To-do item:
Rewrite the entries starting at the line containing "Aplikacja dm" and ending at the line containing "9 августа 2026, 15:40", substituting "Make-up" for every occurrence of "Makijaż" and leaving all other text unchanged. Omit the pictures from your answer.
● ● ●
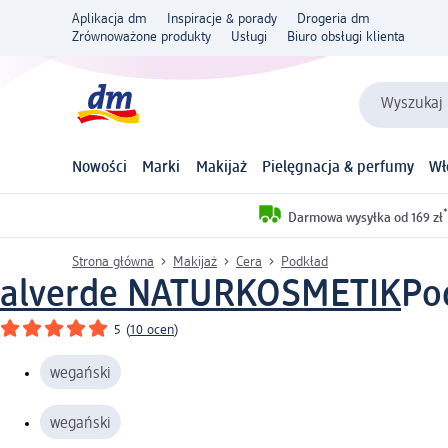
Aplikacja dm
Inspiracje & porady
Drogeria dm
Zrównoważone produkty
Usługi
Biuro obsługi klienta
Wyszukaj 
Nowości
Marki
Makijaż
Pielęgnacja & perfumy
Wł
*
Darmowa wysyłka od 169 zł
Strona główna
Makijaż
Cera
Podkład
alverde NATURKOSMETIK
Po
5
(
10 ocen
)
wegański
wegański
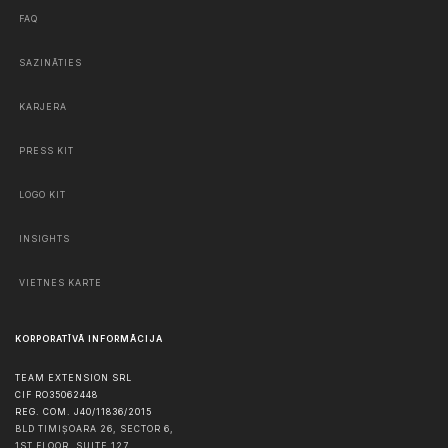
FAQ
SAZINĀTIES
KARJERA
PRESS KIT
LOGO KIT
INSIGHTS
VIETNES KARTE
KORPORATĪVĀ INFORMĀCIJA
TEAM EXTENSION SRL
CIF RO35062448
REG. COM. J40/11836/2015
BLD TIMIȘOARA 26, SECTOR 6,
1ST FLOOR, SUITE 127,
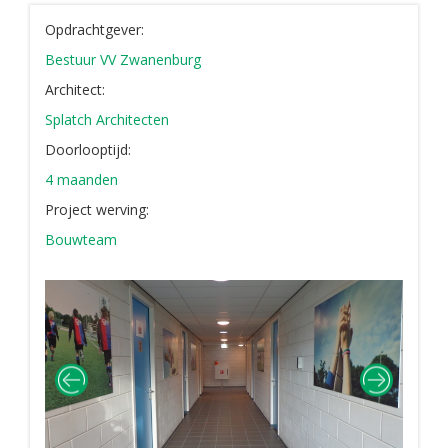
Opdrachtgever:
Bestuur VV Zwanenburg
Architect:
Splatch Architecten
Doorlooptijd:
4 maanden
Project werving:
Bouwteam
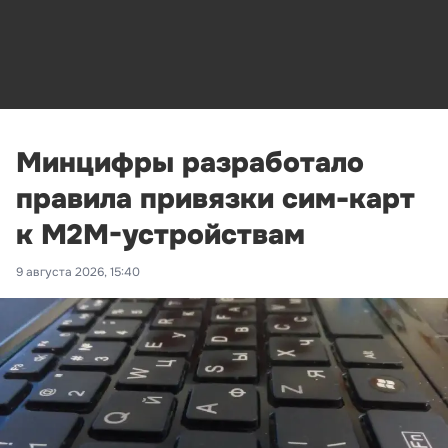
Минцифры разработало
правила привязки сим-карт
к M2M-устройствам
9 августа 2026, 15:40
● ● ●
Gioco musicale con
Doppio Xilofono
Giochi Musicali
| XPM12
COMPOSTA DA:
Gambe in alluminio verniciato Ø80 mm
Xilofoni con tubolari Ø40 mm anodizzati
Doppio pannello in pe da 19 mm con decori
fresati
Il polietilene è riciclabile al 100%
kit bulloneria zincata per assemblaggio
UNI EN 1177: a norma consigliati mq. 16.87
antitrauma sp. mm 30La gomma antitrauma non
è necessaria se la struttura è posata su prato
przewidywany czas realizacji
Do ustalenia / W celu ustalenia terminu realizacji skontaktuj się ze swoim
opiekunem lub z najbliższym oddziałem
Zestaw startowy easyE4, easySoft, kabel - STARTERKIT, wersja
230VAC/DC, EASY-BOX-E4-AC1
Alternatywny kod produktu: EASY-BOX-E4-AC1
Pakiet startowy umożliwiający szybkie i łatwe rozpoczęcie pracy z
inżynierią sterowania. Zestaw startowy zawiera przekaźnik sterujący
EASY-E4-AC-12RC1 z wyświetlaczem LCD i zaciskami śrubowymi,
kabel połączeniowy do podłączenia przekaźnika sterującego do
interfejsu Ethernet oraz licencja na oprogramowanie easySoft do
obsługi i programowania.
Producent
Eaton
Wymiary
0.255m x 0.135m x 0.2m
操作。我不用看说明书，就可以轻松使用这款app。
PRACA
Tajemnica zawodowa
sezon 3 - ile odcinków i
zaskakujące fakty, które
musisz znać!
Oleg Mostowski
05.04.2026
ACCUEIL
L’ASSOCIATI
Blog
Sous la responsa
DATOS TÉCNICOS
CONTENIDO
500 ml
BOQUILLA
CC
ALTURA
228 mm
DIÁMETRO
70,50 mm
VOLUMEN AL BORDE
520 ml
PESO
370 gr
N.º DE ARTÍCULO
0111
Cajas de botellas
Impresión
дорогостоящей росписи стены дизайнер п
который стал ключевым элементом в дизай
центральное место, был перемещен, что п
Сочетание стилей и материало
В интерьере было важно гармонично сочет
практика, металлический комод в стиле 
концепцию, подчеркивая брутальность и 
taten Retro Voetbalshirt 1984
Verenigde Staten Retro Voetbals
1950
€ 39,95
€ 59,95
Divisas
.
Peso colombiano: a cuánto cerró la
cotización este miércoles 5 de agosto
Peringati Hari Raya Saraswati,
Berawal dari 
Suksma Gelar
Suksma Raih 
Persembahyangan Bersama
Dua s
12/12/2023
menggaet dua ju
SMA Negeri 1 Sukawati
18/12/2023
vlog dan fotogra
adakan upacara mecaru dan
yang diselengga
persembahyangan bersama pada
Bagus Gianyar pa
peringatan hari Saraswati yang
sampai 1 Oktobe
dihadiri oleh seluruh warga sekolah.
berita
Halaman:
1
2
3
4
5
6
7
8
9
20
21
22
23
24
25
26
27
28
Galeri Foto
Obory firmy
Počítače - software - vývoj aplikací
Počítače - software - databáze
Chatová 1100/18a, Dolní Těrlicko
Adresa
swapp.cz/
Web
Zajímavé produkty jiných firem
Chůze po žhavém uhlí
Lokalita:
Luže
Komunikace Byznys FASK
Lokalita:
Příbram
● ● ●
The completed task:
Aplikacja dm
Inspiracje & porady
Drogeria dm
Zrównoważone produkty
Usługi
Biuro obsługi klienta
Wyszukaj 
Nowości
Marki
Make-up
Pielęgnacja & perfumy
Wł
*
Darmowa wysyłka od 169 zł
Strona główna
Make-up
Cera
Podkład
alverde NATURKOSMETIK
Po
5
(
10 ocen
)
wegański
wegański
FAQ
SAZINĀTIES
KARJERA
PRESS KIT
LOGO KIT
INSIGHTS
VIETNES KARTE
KORPORATĪVĀ INFORMĀCIJA
TEAM EXTENSION SRL
CIF RO35062448
REG. COM. J40/11836/2015
BLD TIMIȘOARA 26, SECTOR 6,
1ST FLOOR, SUITE 127,
Opdrachtgever:
Bestuur VV Zwanenburg
Architect:
Splatch Architecten
Doorlooptijd:
4 maanden
Project werving:
Bouwteam
Минцифры разработало
правила привязки сим-карт
к M2M-устройствам
9 августа 2026, 15:40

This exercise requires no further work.